高層住宅に住む董さんは「ベッドで寝ていたら突然激しく揺れて、まるで誰かが力いっぱいベッドを揺さぶっているようだった」と語りました。最初の揺れでは避難しませんでしたが、その後マグニチュード3.8の余震が起きた際には慌てて外に出たといいます。「下に降りると、すでに多くの住民が外に出ていました」と振り返りました。また、蘭州在住の段さんは、震中付近の棉柳灘村に住む家族とビデオ通話をしました。「村の土壁の家の多くが倒壊し、壁も裂けていた。
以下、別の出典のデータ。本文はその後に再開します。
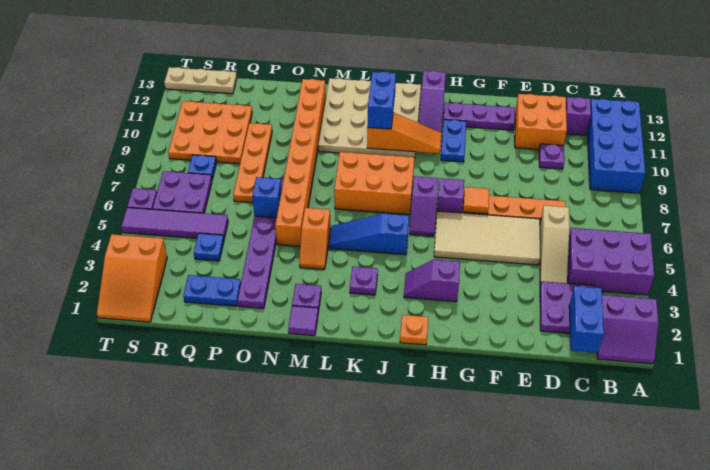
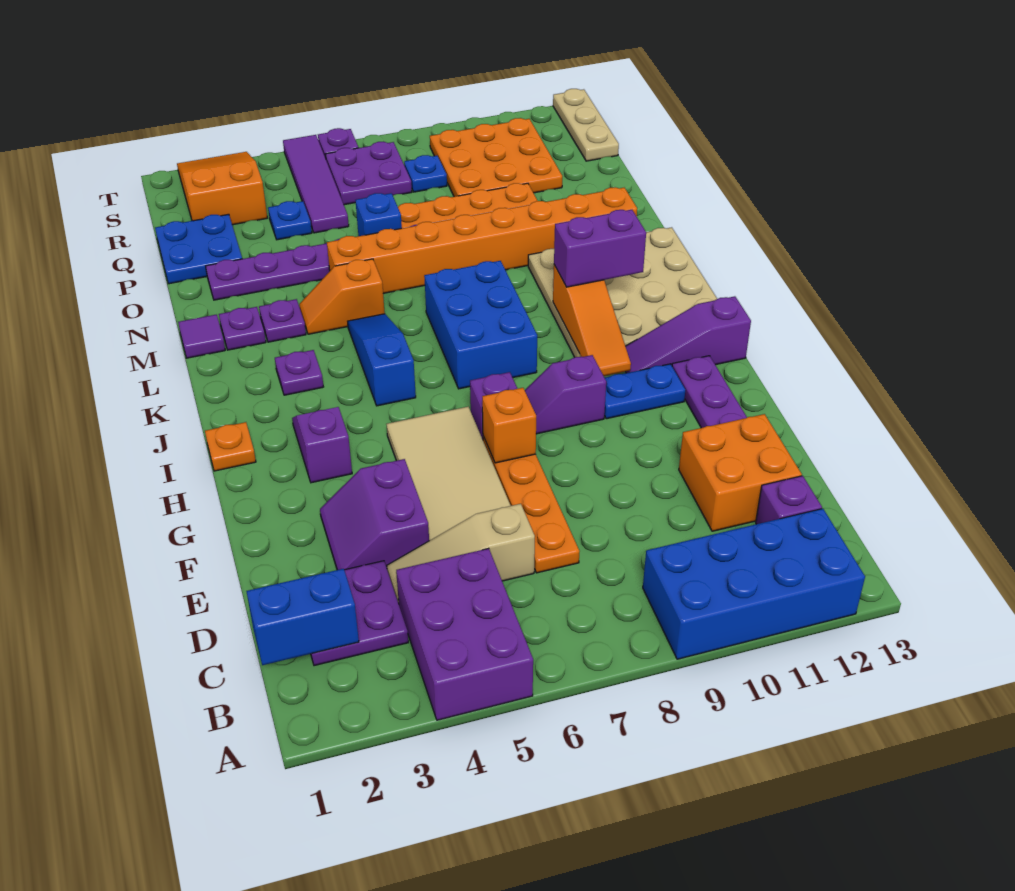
purple 2x2 slope [597,295,658,364] -> purple 2x2 slope moved to [320,459,429,570]
purple 1x1 plate [539,144,564,169] -> purple 1x1 plate moved to [259,299,306,342]
orange 1x1 tile [463,187,489,214] -> orange 1x1 brick [482,388,536,463]
purple 1x2 slope [409,176,438,236] -> purple 1x2 slope moved to [525,355,606,434]
orange 2x3 brick [334,152,414,214] -> blue 2x3 brick [424,261,537,389]
blue 1x2 brick [367,72,396,129] -> purple 1x2 brick [554,210,646,287]
blue 1x2 plate [183,275,241,306] -> blue 2x2 plate [155,214,242,284]
orange 2x3 slope [97,234,167,322] -> orange 2x3 slope turned to [177,152,267,225]

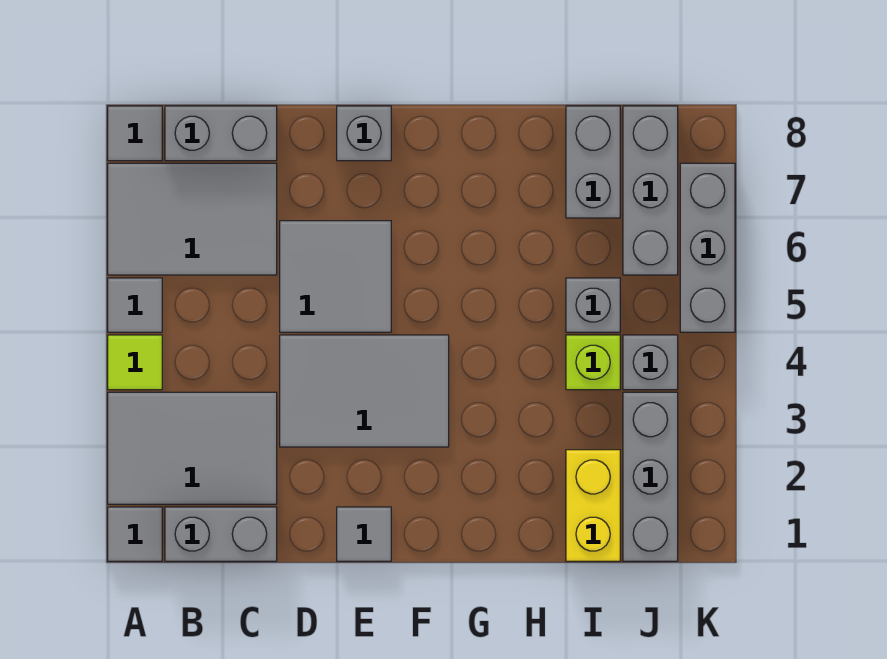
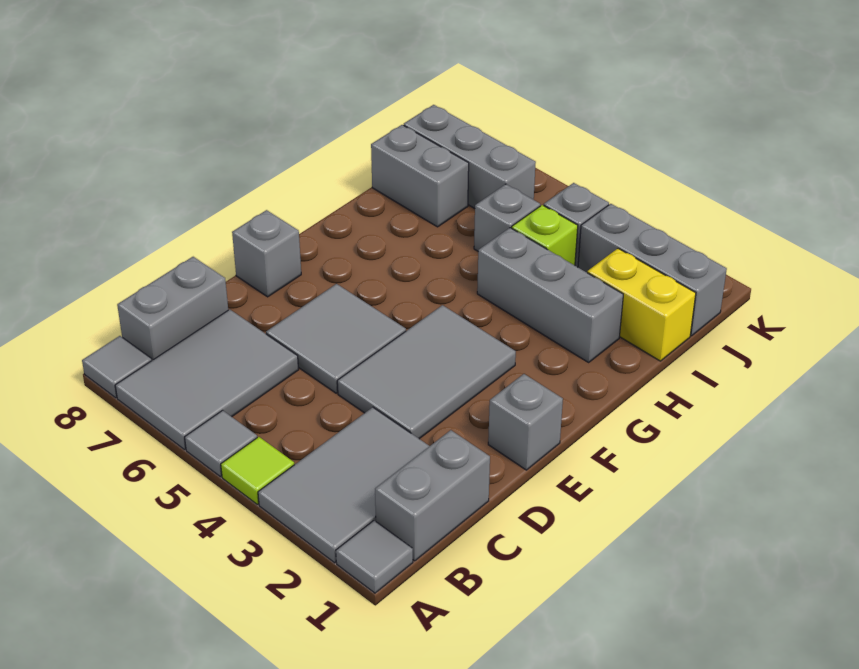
grey 1x1 tile [337,507,391,561] -> grey 1x1 brick [488,374,563,470]
grey 1x3 brick [680,163,735,332] -> grey 1x3 brick moved to [477,228,623,362]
余震も頻繁で、多くの住民は空き地に避難していたが、水や電気、ネットはまだ使えていた」と話しています。
一方、SNS上では多くのネットユーザーが率直な声を寄せています。
「全て黄土の家だ!」
「農村の貧しい家庭はほとんど家財道具もなく、まるで百年前の祖先と同じ暮らしぶりだ」
「2025年にもなって、国民がまだこんな土の家に住んでいるとは。これが全面的小康社会なのか?」
「繁栄の時代にあっても、庶民は生きるすべを失っている!」
当時の恐怖を語る声もありました。
「午前5時50分に地震警報が鳴り、慌てて逃げようとしたが、どこに逃げればいいか分からず、床にしゃがんでスマホを見ていた。その後また揺れを感じて、やっぱり地震だった」
「午前5時36分、ベッドが揺れ、ベランダのガラスが鳴った。スマホを確認すると、確かにその時間に地震が起きていた」
「私たちは震中から5キロの村に住んでいる。土の家はすべて倒れてしまった。支援を求む!」
総合的に見ると、今回のマグニチュード5.6の地震は規模としては大きなものではありませんでしたが、農村に今も数多く残る土壁の家屋は耐震性が極めて低いため、被害は想像以上に深刻となりました。幸い死者は確認されていませんが、家を失った住民は頻発する余震に怯え、夜は仮設テントや屋外で過ごすしかありません。政府は被害状況の確認と住民の移転安置を急いでいますが、住民の生活の困窮とSNS上の声は、脆弱な農村基盤と現実との大きなギャップを浮き彫りにしています。